- **Records to use**
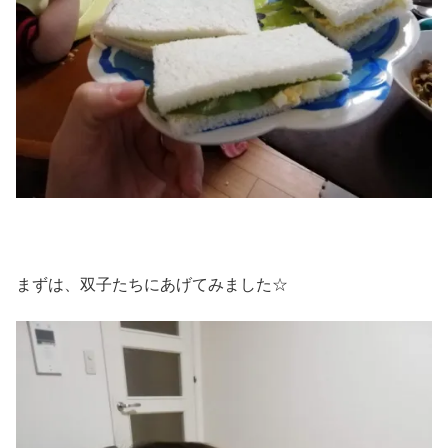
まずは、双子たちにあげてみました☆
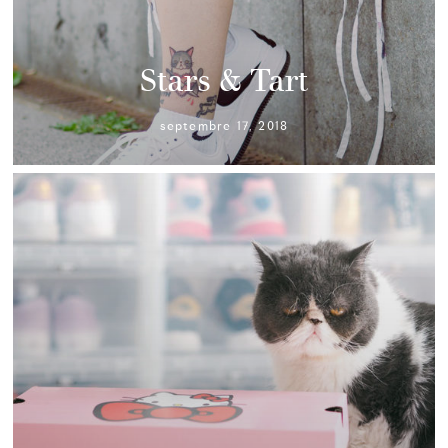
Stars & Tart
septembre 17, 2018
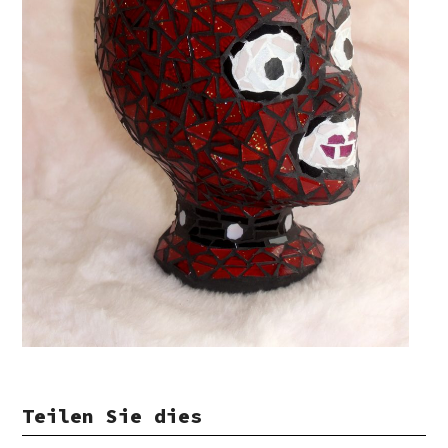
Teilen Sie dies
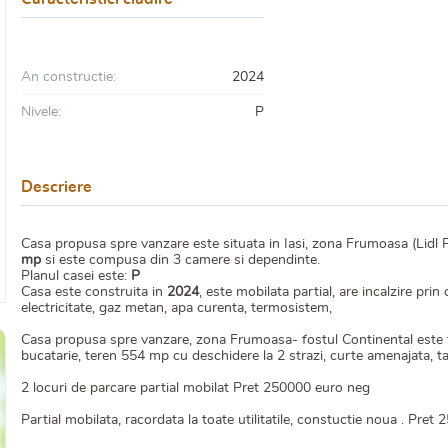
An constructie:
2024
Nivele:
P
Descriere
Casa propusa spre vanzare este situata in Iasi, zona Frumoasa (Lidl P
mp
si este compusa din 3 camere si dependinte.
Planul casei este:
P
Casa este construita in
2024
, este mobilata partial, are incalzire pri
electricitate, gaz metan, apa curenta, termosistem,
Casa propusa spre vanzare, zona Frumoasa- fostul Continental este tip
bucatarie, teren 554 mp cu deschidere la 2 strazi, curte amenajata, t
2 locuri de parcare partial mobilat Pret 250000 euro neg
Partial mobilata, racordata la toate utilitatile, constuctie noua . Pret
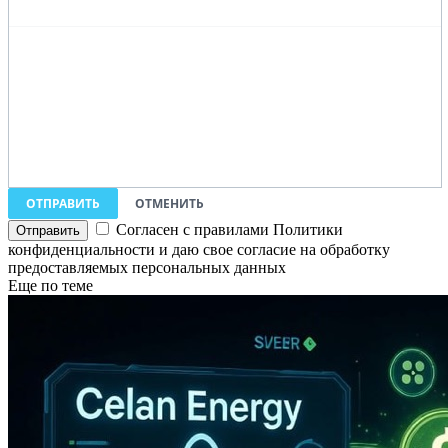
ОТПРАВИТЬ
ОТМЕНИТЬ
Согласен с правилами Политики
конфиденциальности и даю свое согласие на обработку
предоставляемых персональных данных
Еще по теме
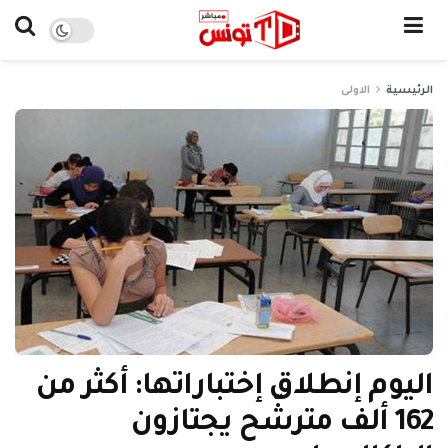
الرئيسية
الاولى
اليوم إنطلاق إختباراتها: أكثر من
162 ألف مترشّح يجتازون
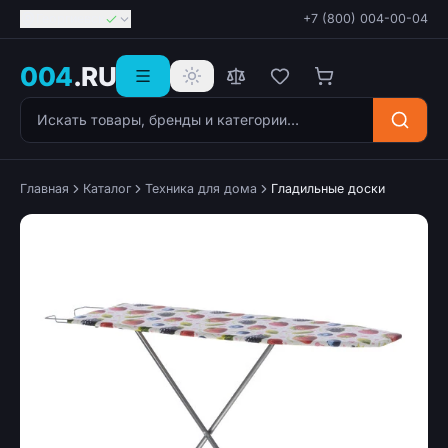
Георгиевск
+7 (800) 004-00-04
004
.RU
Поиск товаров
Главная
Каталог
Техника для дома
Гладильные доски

---

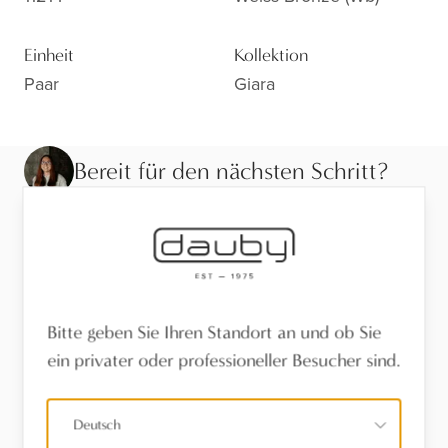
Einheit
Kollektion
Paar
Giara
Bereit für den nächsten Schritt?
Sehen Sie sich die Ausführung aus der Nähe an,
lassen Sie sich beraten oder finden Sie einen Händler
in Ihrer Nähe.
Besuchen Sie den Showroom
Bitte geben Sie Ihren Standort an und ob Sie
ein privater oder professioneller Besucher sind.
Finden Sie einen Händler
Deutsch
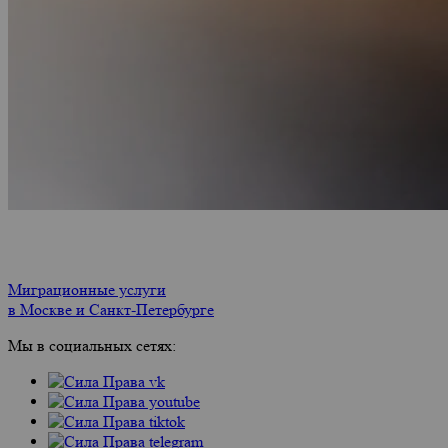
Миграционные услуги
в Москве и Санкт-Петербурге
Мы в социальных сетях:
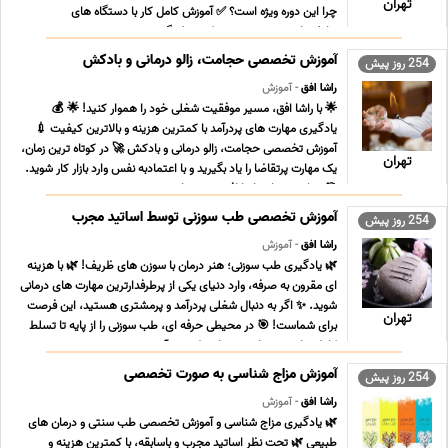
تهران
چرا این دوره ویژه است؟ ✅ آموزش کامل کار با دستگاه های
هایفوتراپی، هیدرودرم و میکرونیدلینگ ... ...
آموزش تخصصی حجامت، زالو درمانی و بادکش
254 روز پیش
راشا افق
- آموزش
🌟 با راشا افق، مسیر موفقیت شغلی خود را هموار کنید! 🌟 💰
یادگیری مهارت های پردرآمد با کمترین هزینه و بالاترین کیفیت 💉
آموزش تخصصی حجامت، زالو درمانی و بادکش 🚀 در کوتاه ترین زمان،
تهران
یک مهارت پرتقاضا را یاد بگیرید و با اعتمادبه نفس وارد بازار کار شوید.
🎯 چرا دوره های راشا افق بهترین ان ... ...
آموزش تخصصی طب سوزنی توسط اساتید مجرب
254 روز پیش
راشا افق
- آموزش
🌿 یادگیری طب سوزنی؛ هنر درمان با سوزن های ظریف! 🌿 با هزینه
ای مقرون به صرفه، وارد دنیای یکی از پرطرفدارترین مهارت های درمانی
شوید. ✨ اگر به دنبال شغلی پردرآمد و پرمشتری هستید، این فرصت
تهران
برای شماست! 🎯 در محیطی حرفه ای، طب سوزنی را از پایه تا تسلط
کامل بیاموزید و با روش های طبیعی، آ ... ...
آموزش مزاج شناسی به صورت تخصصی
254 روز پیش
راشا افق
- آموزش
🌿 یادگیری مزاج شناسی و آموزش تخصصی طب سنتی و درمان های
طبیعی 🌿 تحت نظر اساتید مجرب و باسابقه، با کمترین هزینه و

--

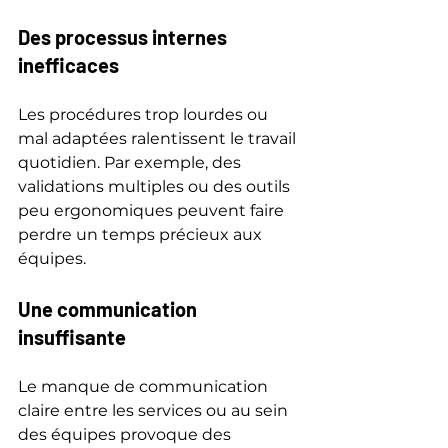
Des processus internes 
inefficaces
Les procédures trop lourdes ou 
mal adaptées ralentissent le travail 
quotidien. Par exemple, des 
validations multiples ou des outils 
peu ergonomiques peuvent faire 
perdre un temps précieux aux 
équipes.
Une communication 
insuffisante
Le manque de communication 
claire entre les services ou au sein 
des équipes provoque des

- **What you have to do**
Reproduce everything in the entries from the line containing "Teilen Sie dies" down to the line containing "Partial mobilata, racordata", including both of those lines. Leave the pictures out of the answer.

- **Answer box**
Teilen Sie dies
An constructie:
2024
Nivele:
P
Descriere
Casa propusa spre vanzare este situata in Iasi, zona Frumoasa (Lidl P
mp
si este compusa din 3 camere si dependinte.
Planul casei este:
P
Casa este construita in
2024
, este mobilata partial, are incalzire pri
electricitate, gaz metan, apa curenta, termosistem,
Casa propusa spre vanzare, zona Frumoasa- fostul Continental este tip
bucatarie, teren 554 mp cu deschidere la 2 strazi, curte amenajata, t
2 locuri de parcare partial mobilat Pret 250000 euro neg
Partial mobilata, racordata la toate utilitatile, constuctie noua . Pret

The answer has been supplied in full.